▶ [Text extract]:
— Begin —
Fancy Believing in the Goblin King (2017) - ttronicm
http://lifeonmagrs.blogspot.com/2017/10/fancy-believing-in-goblin-king-my.html
======
jerf
The ultimate "hack" is to hack your own brain. It's how the metaphorical man
riding the elephant [1] gets the most mileage out of his efforts, figuring out
how to manipulate the elephant any way necessary.

The intelligent, rational part of the brain sneers derisively at the invisible
mask. It's obviously not there. It obviously can't do anything. It is, in its
own way, entirely correct. Yet the elephant does not think that way, and to
it, the mask is there and effective, and in its own way, it too is entirely
correct.

This is how you break bad habits, make good habits, deal with procrastination,
and any number of other life goals the rider may find desirable. You don't
just sit there futilely trying to kick the elephant harder directly in the
direction you want to go; you figure out how to lead it to want what you want
it to want. The rider has an immense amount of control, once the rider
embraces how little control the rider has.
— End —
▶ [Data supplied]:
— Begin —
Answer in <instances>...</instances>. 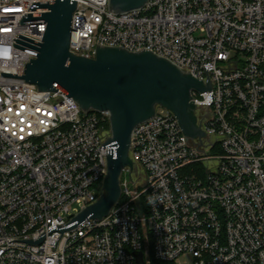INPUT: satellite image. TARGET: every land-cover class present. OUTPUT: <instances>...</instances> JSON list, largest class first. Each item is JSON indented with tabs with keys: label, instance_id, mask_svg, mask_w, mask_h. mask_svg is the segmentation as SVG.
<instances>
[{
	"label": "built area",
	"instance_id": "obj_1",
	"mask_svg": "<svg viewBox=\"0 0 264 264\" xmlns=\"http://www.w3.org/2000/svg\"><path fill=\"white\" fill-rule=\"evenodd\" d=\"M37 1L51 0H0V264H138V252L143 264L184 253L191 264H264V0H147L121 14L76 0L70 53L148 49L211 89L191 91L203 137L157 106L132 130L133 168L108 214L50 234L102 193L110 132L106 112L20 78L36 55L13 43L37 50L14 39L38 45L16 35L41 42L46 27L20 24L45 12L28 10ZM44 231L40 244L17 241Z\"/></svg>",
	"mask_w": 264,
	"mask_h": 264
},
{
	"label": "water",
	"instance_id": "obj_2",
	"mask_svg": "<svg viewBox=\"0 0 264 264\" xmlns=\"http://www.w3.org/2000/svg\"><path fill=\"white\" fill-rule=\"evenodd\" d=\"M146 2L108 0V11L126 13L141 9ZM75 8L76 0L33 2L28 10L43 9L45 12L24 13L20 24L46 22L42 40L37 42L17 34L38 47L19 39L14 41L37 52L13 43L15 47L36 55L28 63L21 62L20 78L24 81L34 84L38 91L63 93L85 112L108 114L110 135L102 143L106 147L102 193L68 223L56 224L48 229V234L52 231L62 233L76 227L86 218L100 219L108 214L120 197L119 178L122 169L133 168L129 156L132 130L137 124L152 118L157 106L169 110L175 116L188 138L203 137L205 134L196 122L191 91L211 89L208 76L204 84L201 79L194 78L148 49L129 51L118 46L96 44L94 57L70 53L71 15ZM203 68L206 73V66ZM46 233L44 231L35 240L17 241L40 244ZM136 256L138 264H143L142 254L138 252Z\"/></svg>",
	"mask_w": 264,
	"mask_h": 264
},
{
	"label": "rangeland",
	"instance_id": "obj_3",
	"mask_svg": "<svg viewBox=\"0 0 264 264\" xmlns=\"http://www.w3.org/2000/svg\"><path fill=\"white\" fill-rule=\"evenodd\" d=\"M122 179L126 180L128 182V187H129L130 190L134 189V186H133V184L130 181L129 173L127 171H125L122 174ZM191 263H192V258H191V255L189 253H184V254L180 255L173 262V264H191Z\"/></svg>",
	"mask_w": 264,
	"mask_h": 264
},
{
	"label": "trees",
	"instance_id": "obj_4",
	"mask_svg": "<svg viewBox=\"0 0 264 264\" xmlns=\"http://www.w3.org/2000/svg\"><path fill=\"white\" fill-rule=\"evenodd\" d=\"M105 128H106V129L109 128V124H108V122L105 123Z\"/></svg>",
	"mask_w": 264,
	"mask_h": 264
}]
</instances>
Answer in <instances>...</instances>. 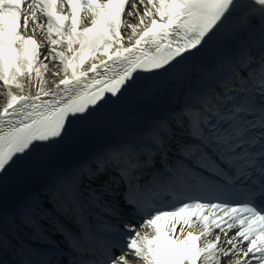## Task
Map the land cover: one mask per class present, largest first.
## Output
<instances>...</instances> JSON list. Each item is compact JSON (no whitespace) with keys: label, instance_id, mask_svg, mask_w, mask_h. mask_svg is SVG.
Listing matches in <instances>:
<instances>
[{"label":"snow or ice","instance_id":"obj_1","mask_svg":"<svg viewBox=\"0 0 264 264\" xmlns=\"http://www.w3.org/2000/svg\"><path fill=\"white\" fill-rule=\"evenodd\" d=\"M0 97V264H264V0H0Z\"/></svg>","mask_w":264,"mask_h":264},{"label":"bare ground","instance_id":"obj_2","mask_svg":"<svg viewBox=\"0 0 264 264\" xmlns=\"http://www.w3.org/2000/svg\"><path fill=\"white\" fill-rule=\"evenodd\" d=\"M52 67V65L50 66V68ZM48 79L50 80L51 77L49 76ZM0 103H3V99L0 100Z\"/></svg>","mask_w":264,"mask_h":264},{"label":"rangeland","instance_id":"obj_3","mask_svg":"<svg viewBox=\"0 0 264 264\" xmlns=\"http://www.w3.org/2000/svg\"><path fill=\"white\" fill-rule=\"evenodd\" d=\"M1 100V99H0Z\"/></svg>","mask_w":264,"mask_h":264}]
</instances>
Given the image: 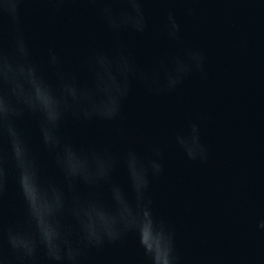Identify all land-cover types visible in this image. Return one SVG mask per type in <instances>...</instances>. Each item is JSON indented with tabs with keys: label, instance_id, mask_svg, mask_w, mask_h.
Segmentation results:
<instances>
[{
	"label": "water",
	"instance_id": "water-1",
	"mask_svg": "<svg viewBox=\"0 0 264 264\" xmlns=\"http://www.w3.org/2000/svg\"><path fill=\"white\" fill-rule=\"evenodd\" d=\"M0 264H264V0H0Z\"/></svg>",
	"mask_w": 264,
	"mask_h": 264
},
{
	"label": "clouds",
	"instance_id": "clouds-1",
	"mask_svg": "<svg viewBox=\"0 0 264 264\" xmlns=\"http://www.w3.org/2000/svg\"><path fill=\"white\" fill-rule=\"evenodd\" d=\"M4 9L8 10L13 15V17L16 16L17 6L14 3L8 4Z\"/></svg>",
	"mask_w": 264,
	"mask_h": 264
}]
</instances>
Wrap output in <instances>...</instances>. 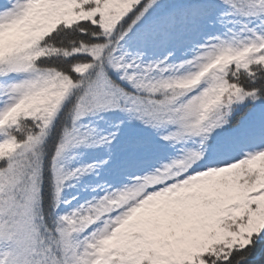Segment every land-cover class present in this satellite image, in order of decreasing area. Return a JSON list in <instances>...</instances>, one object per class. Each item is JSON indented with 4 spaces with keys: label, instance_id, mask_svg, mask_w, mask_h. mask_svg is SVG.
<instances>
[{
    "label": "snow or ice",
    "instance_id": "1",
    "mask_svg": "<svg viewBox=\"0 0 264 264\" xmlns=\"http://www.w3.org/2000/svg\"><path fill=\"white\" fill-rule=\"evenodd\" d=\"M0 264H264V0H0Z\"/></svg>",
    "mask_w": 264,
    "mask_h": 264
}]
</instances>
— End —
▶ [Request]: In the comment on hacking your own brain, what does the intelligent, rational part of the brain sneer at derisively?

▶ [Output of the exercise]: The invisible mask.